Protektive Faktoren für klinische Schwangerschaften in Stimulationszyklen waren erhöhte Endometriumdicke (EMT) am hCG-Tag (OR: 0,848; 95 %-KI: 0,748–0,962; p = 0,010) und höhere Eizellausbeute (OR: 0,928; 95 %-KI: 0,887–0,970; p = 0,001). Für die kumulative LBR zeigten mehr Eizellen (OR: 0,875; 95 %-KI: 0,846–0,906; p < 0,001), höhere Zweikernraten (OR: 0,151; 95 %-KI: 0,052–0,437; p < 0,001) und erhöhte EMT am Transfertag (OR: 0,876; 95 %-KI: 0,770–0,997; p = 0,045) protektive Effekte.

Nach Altersadjustierung bestanden keine signifikanten Unterschiede zwischen UHA- und TFI-Patientinnen. Eine dickere Endometriumschicht und höhere Eizellzahl verbesserten die Schwangerschaftswahrscheinlichkeit in Frischzyklen, während eine bessere Fertilisation die Lebendgeburtenrate erhöhte.

Die Studie umfasste 312 Stimulationszyklen.
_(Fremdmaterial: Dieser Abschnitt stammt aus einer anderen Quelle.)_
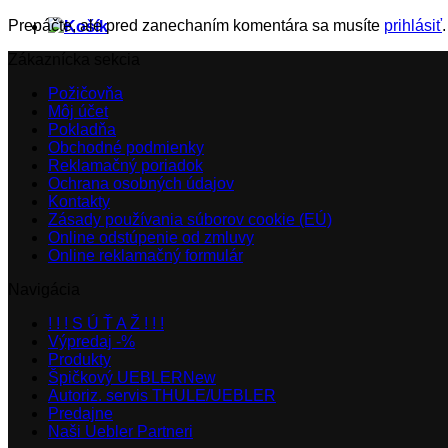
Prepáčte, ale pred zanechaním komentára sa musíte
prihlásiť
.
Zákaznícka sekcia
Požičovňa
Môj účet
Pokladňa
Obchodné podmienky
Reklamačný poriadok
Ochrana osobných údajov
Kontakty
Zásady používania súborov cookie (EÚ)
Online odstúpenie od zmluvy
Online reklamačný formulár
Navigácia
! ! ! S Ú Ť A Ž ! ! !
Výpredaj -%
Produkty
Špičkový UEBLER
Autoriz. servis THULE/UEBLER
Predajne
Naši Uebler Partneri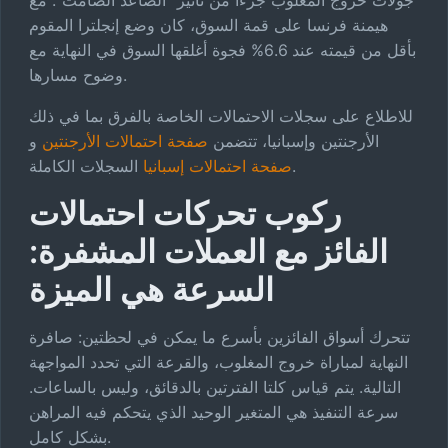
جولات خروج المغلوب جزءًا من تأثير "الصاعد الصامت": مع
هيمنة فرنسا على قمة السوق، كان وضع إنجلترا المقوم
بأقل من قيمته عند 6.6% فجوة أغلقها السوق في النهاية مع
وضوح مسارها.
للاطلاع على سجلات الاحتمالات الخاصة بالفرق بما في ذلك
الأرجنتين وإسبانيا، تتضمن
صفحة احتمالات الأرجنتين
و
السجلات الكاملة.
صفحة احتمالات إسبانيا
ركوب تحركات احتمالات
الفائز مع العملات المشفرة:
السرعة هي الميزة
تتحرك أسواق الفائزين بأسرع ما يمكن في لحظتين: صافرة
النهاية لمباراة خروج المغلوب، والقرعة التي تحدد المواجهة
التالية. يتم قياس كلتا الفترتين بالدقائق، وليس بالساعات.
سرعة التنفيذ هي المتغير الوحيد الذي يتحكم فيه المراهن
بشكل كامل.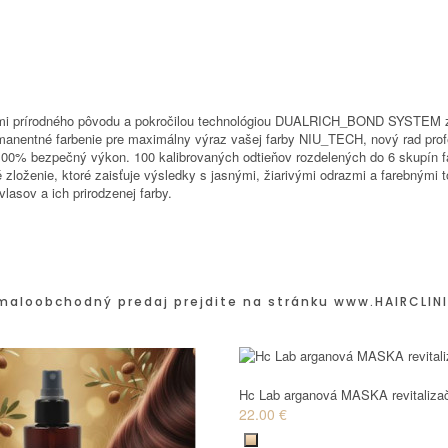
kami prírodného pôvodu a pokročilou technológiou DUALRICH_BOND SYSTEM 
permanentné farbenie pre maximálny výraz vašej farby NIU_TECH, nový rad pr
e 100% bezpečný výkon. 100 kalibrovaných odtieňov rozdelených do 6 skupín 
oženie, ktoré zaisťuje výsledky s jasnými, žiarivými odrazmi a farebnými tó
lasov a ich prirodzenej farby.
maloobchodný predaj prejdite na stránku
www.HAIRCLINI
Hc Lab arganová MASKA revitaliza
22.00 €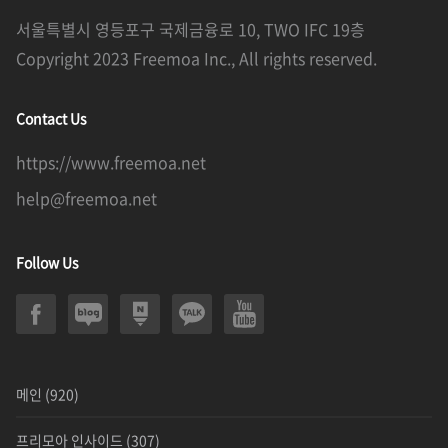
서울특별시 영등포구 국제금융로 10, TWO IFC 19층
Copyright 2023 Freemoa Inc., All rights reserved.
Contact Us
https://www.freemoa.net
help@freemoa.net
Follow Us
메인
(920)
프리모아 인사이드
(307)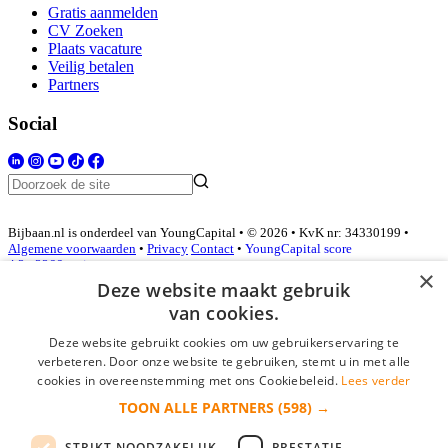
Gratis aanmelden
CV Zoeken
Plaats vacature
Veilig betalen
Partners
Social
Bijbaan.nl is onderdeel van YoungCapital • © 2026 • KvK nr: 34330199 •
Algemene voorwaarden
•
Privacy
Contact
•
YoungCapital score
4.3 - 3366 reviews
×
Deze website maakt gebruik
van cookies.
Inloggen als bedrijf
Deze website gebruikt cookies om uw gebruikerservaring te
verbeteren. Door onze website te gebruiken, stemt u in met alle
E-mail
*
cookies in overeenstemming met ons Cookiebeleid.
Lees verder
TOON ALLE PARTNERS
(598) →
Wachtwoord
STRIKT NOODZAKELIJK
PRESTATIE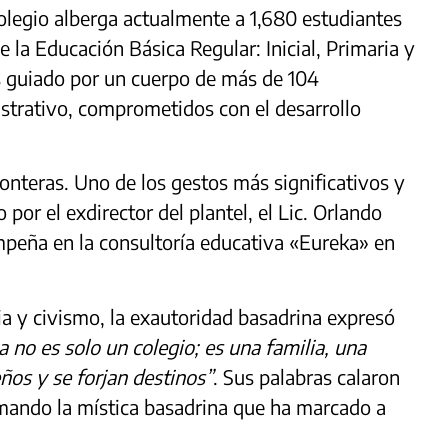
 colegio alberga actualmente a 1,680 estudiantes
e la Educación Básica Regular: Inicial, Primaria y
 guiado por un cuerpo de más de 104
istrativo, comprometidos con el desarrollo
ronteras. Uno de los gestos más significativos y
por el exdirector del plantel, el Lic. Orlando
peña en la consultoría educativa «Eureka» en
ia y civismo, la exautoridad basadrina expresó
a no es solo un colegio; es una familia, una
ños y se forjan destinos”
. Sus palabras calaron
rmando la mística basadrina que ha marcado a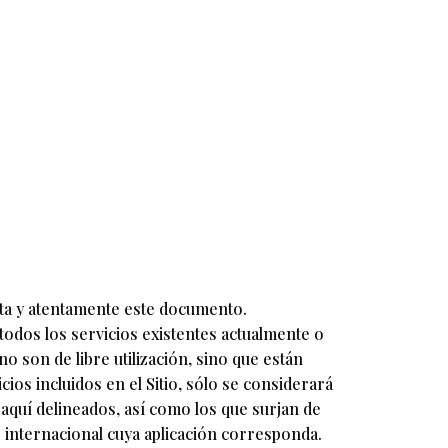
leta y atentamente este documento.
todos los servicios existentes actualmente o
no son de libre utilización, sino que están
ios incluidos en el Sitio, sólo se considerará
 aquí delineados, así como los que surjan de
 internacional cuya aplicación corresponda.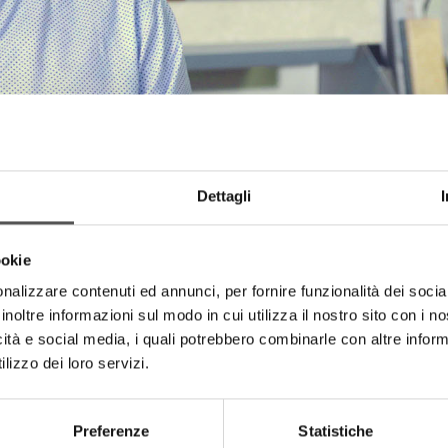
Dettagli
ookie
nalizzare contenuti ed annunci, per fornire funzionalità dei socia
inoltre informazioni sul modo in cui utilizza il nostro sito con i 
icità e social media, i quali potrebbero combinarle con altre inform
lizzo dei loro servizi.
HIGHLIGHTS
Preferenze
Statistiche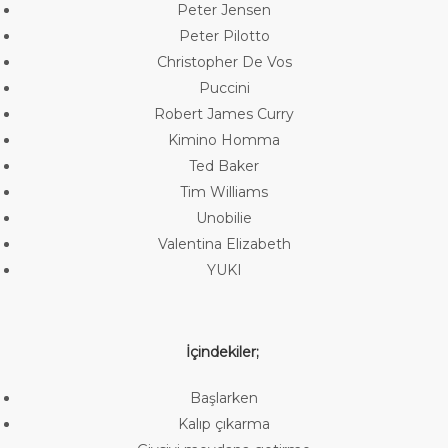
Peter Jensen
Peter Pilotto
Christopher De Vos
Puccini
Robert James Curry
Kimino Homma
Ted Baker
Tim Williams
Unobilie
Valentina Elizabeth
YUKI
İçindekiler;
Başlarken
Kalıp çıkarma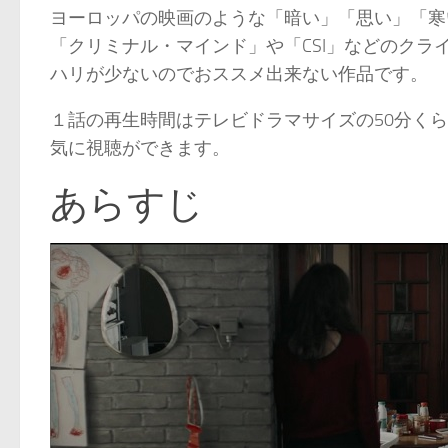
ヨーロッパの映画のような「暗い」「思い」「寒
「クリミナル・マインド」や「CSI」などのク
ハリが少ないのでおススメ出来ない作品です。
１話の再生時間はテレビドラマサイズの50分くら
気に視聴ができます。
あらすじ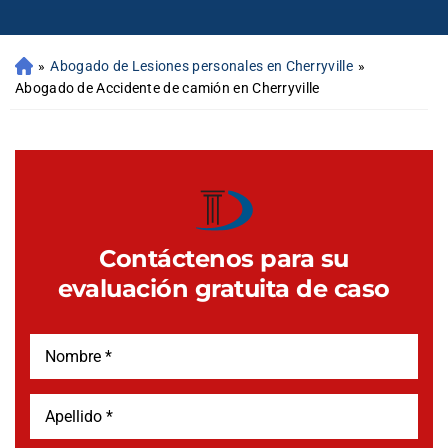
»
Abogado de Lesiones personales en Cherryville
»
Abogado de Accidente de camión en Cherryville
Contáctenos para su
evaluación gratuita de caso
Das Durchschnittsalter betrug in beiden Gruppen 35,6 ± 4,8 bzw. 35,5 ± 4,7 Jahre, wobei 48,72 % der Teilnehmerinnen >35 Jahre alt waren. Signifikante Baseline-Unterschiede bestanden in EMT am hCG-Tag und Spermienkonzentration.

In multivariaten Analysen waren EMT und Eizellausbeute prädiktiv für Frischzyklus-Schwangerschaften. In Kryozyklen blieb die reduzierte LBR der UHA-Gruppe nach Ausschluss eines Falles mit fetaler Fehlbildung nicht signifikant. Die kumulative LBR zeigte keine Gruppenunterschiede (p > 0,05).

Zusammenfassend korrelieren verbesserte ovarielle Reserve und Endometriumqualität mit besseren Outcomes, während die Ätiologie des UHA per se keine prognostische Relevanz zeigt.

Die Studie wurde durch einen Zuschuss aus dem Nationalen Großprojekt für Wissenschaft und Technologie Chinas (Nr. 2017ZX09304012-012) unterstützt. Interessenkonflikte liegen nicht vor.